### [Supplied text]
------------------------------

[sdiy] 4017 sequencer

harrybissell harrybissell at prodigy.net
Thu Mar 13 06:13:57 CET 2003


My guesses...

1:  you only have 5V to work with... so that would be 5 octaves in a perfect

world.  1K is pretty low and you are going to lose some voltage.

2: If you don't have a summing amplifier (opamp) following those pots
they'll
interact... because ONE of them is held hign... but the other 7 (or 9
however many
you got) are low.  You need to isolate them.  A crude but simple way is to
add a
diode to the wiper of each pot (anode to the wiper..) then tie all the diode
cathodes
together. This will form a simple analog 'or' gate where the highest voltage
(the step that
is ON) will get output. Downside is that the lowest .7V of the range of each
pot will
get wasted... and you'll lose the same .7V at the top.

------------------------------

### [Excerpted data]

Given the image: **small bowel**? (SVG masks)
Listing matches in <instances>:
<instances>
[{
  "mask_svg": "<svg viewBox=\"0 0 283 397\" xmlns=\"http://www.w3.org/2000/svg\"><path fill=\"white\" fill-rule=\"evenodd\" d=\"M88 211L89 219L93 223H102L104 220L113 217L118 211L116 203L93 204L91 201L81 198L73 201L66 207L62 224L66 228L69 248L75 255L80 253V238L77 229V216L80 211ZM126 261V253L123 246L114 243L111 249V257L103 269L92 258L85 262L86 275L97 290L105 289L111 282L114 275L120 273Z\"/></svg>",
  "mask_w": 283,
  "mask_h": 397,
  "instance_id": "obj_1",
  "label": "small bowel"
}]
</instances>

------------------------------

### [Requirements]
**A.** Reproduce the part of the 4017 sequencer post that opens with the words containing "harrybissell harrybissell at" and closes with "lose some voltage.".
**B.** Write the next part of the 4017 sequencer post, picking up after its final sentence.

### [Solved tasks]
**A.**
harrybissell harrybissell at prodigy.net
Thu Mar 13 06:13:57 CET 2003


My guesses...

1:  you only have 5V to work with... so that would be 5 octaves in a perfect

world.  1K is pretty low and you are going to lose some voltage.

**B.**
A lot of folk use analog multiplexers like the CD4051... so only one pot is
active at a time.

let me know if any of this fits your case. I can try harder if not...

H^) harry

daryl groetsch wrote:

> I'm working on a 4017 sequencer (actually a 74HCT4017N, all i could find
> locally). It's very basic, clocked by a 555 and each number output 0-9
> has a 1K pot on it, then to a CV jack. I'm running it on a +5V computer
> power supply. My problem is when I change the pitch of a step, the pitch
> of others are affected. All pots and jack are grounded, and I've tried
> various VCOs.
>
> Also, even with bigger pots the pitch range is about 1 octave. How  can
> this be increased?
>
> Thanks much in advance!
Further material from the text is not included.